Edward Witten’s razor-sharp intellect is clothed in a soft-spoken demeanor that often has a wry, almost ironic, edge. He is widely regarded as Einstein’s successor in the role of the world’s greatest living physicist. Some would go even further and describe him as the greatest physicist of all time. He has an insatiable appetite for cutting-edge physics problems and he wields tremendous influence in setting the direction of research in string theory.

The breadth and depth of Witten’s productivity is legendary. His wife, Chiara Nappi, who is also a physicist at the Institute, paints a picture of Witten sitting at their kitchen table, mentally probing the edge of string theory knowledge, and only now and then returning to pick up pen and paper to verify an elusive detail or two.3 Another story is told by a postdoctoral fellow who, one summer, had an office next to Witten’s. He describes the unsettling juxtaposition of laboriously struggling with complex string theory calculations at his desk while hearing the incessant rhythmic patter of Witten’s keyboard, as paper after groundbreaking paper poured forth directly from mind to computer file.

A week or so after I arrived, Witten and I were chatting in the Institute’s courtyard, and he asked about my research plans. I told him about the space-tearing flops and the strategy we were planning to pursue. He lit up upon hearing the ideas, but cautioned that he thought the calculations would be horrendously difficult. He also pointed out a potential weak link in the strategy I described, having to do with some work I had done a few years earlier with Vafa and Warner. The issue be raised turned out to be only tangential to our approach for understanding flops, but it started him thinking about what ultimately turned out to be related and complementary issues.

Aspinwall, Morrison, and I decided to split our calculation in two pieces. At first a natural division might have seemed to involve first extracting the physics associated with the final Calabi-Yau shape from the upper row of Figure 11.5, and then doing the same for the final Calabi-Yau shape from the lower row of Figure 11.5. If the mirror relationship is not shattered by the tear in the upper Calabi-Yau, then these two final Calabi-Yau shapes should yield identical physics, just like the two initial Calabi-Yau shapes from which they evolved. (This way of phrasing the problem avoids doing any of the very difficult calculations involving the upper Calabi-Yau shape just when it tears.) It turns out, though, that calculating the physics associated with the final Calabi-Yau shape in the upper row is pretty straightforward. The real difficulty in carrying out this program lies in first figuring out the precise shape of the final Calabi-Yau space in the lower row of Figure 11.5—the putative mirror of the upper Calabi-Yau—and then in extracting the associated physics.

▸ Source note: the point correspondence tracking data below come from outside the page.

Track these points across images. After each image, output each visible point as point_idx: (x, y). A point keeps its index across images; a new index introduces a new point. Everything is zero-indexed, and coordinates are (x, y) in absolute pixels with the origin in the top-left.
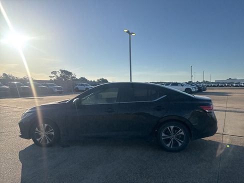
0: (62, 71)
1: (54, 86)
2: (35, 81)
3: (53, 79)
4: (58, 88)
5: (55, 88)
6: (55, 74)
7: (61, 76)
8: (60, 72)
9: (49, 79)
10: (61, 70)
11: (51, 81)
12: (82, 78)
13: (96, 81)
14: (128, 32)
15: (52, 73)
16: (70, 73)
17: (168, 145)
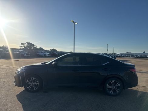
0: (28, 43)
3: (22, 48)
4: (27, 54)
5: (25, 54)
6: (23, 45)
7: (27, 46)
8: (26, 43)
9: (19, 48)
10: (27, 43)
11: (20, 49)
12: (40, 48)
13: (49, 50)
14: (73, 22)
15: (21, 44)
16: (33, 45)
17: (110, 92)
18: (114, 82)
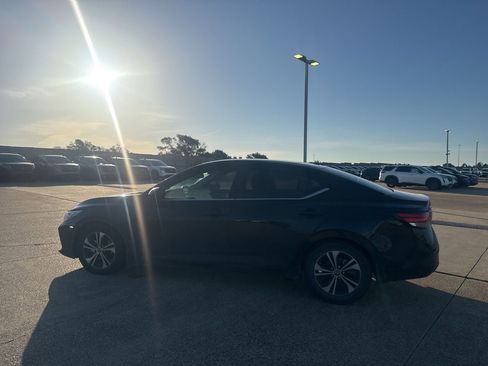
0: (182, 138)
1: (161, 164)
2: (131, 155)
3: (164, 152)
4: (167, 170)
5: (162, 169)
6: (168, 143)
7: (179, 147)
8: (177, 138)
9: (156, 152)
10: (179, 136)
11: (160, 156)
12: (217, 151)
13: (244, 158)
14: (303, 59)
15: (163, 140)
16: (196, 142)
17: (327, 289)
18: (340, 256)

A procedure for accomplishing the second task—extracting the physical features of the final Calabi-Yau space in the lower row, once its shape was precisely known—had been worked out a few years earlier by Candelas. His approach, however, was calculationally intensive and we realized that it would require a clever computer program to carry it out in our explicit example. Aspinwall, who in addition to being a renowned physicist is a crackerjack programmer, took on this task. Morrison and I set out to accomplish the first task, namely, to identify the precise shape of the candidate mirror Calabi-Yau space.